# DOCUMENT SEGMENT:

— begin —

That is the question addressed by the new movie "Amazing Grace," and the companion book of the same name by author Eric Metaxas. They tell the story of William Wilberforce, the British parliamentarian whose decades-long fight against the slave trade finally resulted in its abolition in 1807. This month is the bicentennial of what was, to use contemporary argot, one of history's most successful "faith-based initiatives."
Wilberforce was a committed Christian, whose faith informed his opposition to slavery and steeled him against the reverses that inevitably attended his against-the-odds battle. His model is a useful corrective in the current debate concerning the proper role of faith in American public life. Defenders of faith's importance tend to get squeezed on one side by secularists railing against imagined offenses to liberty and the Constitution and on the other by the buffoonish antics of Christian leaders like Pat Robertson.
Needless to say, gross abuses have been committed in the name of Christianity. But it has also been an irreplaceable wellspring of social reform. Sometimes only people with an otherworldly conception of justice have the imagination and courage to challenge an unjust status quo. In the case of the slave trade, those challengers initially were widely mocked Quakers and evangelicals like Wilberforce, whose fervor offended an establishment used to an undemanding Christianity. "Things are coming to a pretty pass when religion is allowed to invade private life," commented one disapproving lord.
Abolitionists confronted a forbidding landscape, as Metaxas makes clear in his spirited, moving account of Wilberforce's life: "Slavery was as accepted as birth and marriage and death, was so woven into the tapestry of human history that you could barely see its threads, much less pull them out. Everywhere on the globe, for 5,000 years, the idea of human civilization without slavery was unimaginable."
Abolition was, strictly speaking, impractical. According to Adam Hochschild's history of abolition, "Bury the Chains," Britain was a country "where profits from West Indian plantations gave a large boost to the economy, where customs duties on slave-grown sugar were an important source of government revenue, and where ... the trade itself had increased to almost unparalleled levels, bringing prosperity to key ports, including London itself."

— end —

# STATED PROBLEM A:
Duplicate the passage on William Wilberforce and the abolition of the slave trade word for word, in its entirety.

# INPUT MATERIAL:
— begin —

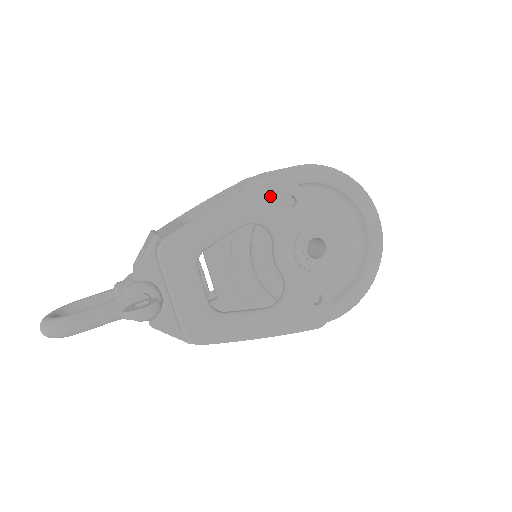
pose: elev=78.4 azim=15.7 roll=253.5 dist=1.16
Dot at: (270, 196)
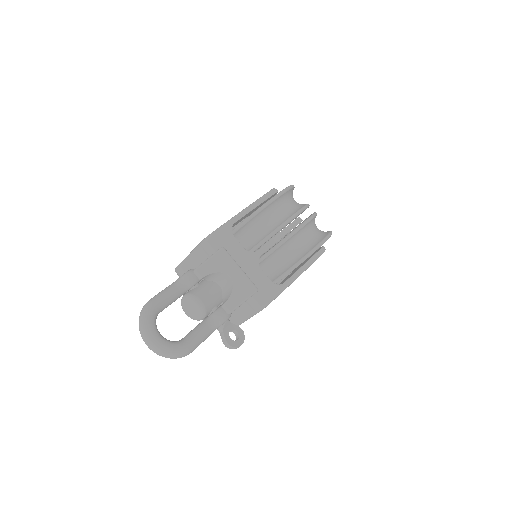
Dot at: occluded
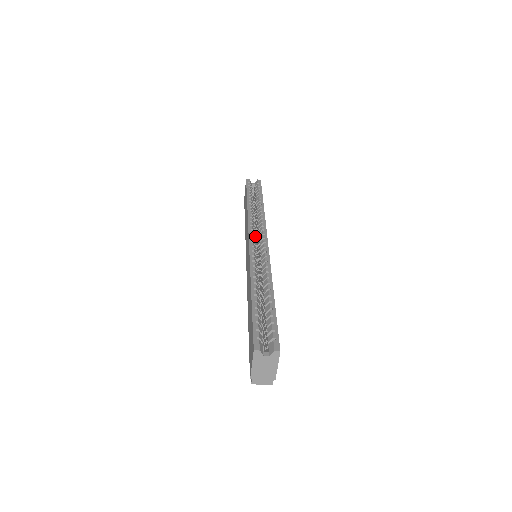
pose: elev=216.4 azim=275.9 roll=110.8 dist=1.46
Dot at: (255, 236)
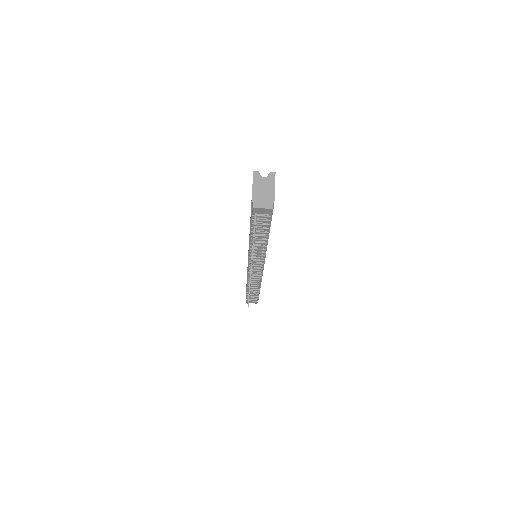
Dot at: occluded
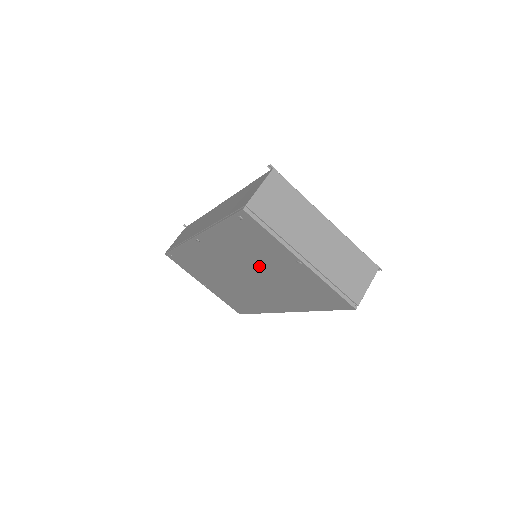
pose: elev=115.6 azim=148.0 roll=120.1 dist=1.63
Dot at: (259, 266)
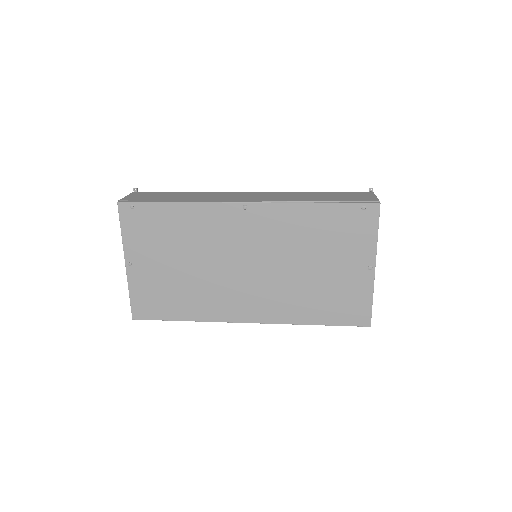
Dot at: (304, 260)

— end —

# STATED PROBLEM B:
Format the lines of the records from the line with "pose: elev=115.6 azim=148.0" up to and including the final line of the records as a Markdown table with the columns Row and Line, omitting blank lines and leaving out the pictures.

# TASK RESPONSE A:
That is the question addressed by the new movie "Amazing Grace," and the companion book of the same name by author Eric Metaxas. They tell the story of William Wilberforce, the British parliamentarian whose decades-long fight against the slave trade finally resulted in its abolition in 1807. This month is the bicentennial of what was, to use contemporary argot, one of history's most successful "faith-based initiatives."
Wilberforce was a committed Christian, whose faith informed his opposition to slavery and steeled him against the reverses that inevitably attended his against-the-odds battle. His model is a useful corrective in the current debate concerning the proper role of faith in American public life. Defenders of faith's importance tend to get squeezed on one side by secularists railing against imagined offenses to liberty and the Constitution and on the other by the buffoonish antics of Christian leaders like Pat Robertson.
Needless to say, gross abuses have been committed in the name of Christianity. But it has also been an irreplaceable wellspring of social reform. Sometimes only people with an otherworldly conception of justice have the imagination and courage to challenge an unjust status quo. In the case of the slave trade, those challengers initially were widely mocked Quakers and evangelicals like Wilberforce, whose fervor offended an establishment used to an undemanding Christianity. "Things are coming to a pretty pass when religion is allowed to invade private life," commented one disapproving lord.
Abolitionists confronted a forbidding landscape, as Metaxas makes clear in his spirited, moving account of Wilberforce's life: "Slavery was as accepted as birth and marriage and death, was so woven into the tapestry of human history that you could barely see its threads, much less pull them out. Everywhere on the globe, for 5,000 years, the idea of human civilization without slavery was unimaginable."
Abolition was, strictly speaking, impractical. According to Adam Hochschild's history of abolition, "Bury the Chains," Britain was a country "where profits from West Indian plantations gave a large boost to the economy, where customs duties on slave-grown sugar were an important source of government revenue, and where ... the trade itself had increased to almost unparalleled levels, bringing prosperity to key ports, including London itself."

# TASK RESPONSE B:
| Row | Line |
|---|---|
| 1 | pose: elev=115.6 azim=148.0 roll=120.1 dist=1.63 |
| 2 | Dot at: (259, 266) |
| 3 | Dot at: (304, 260) |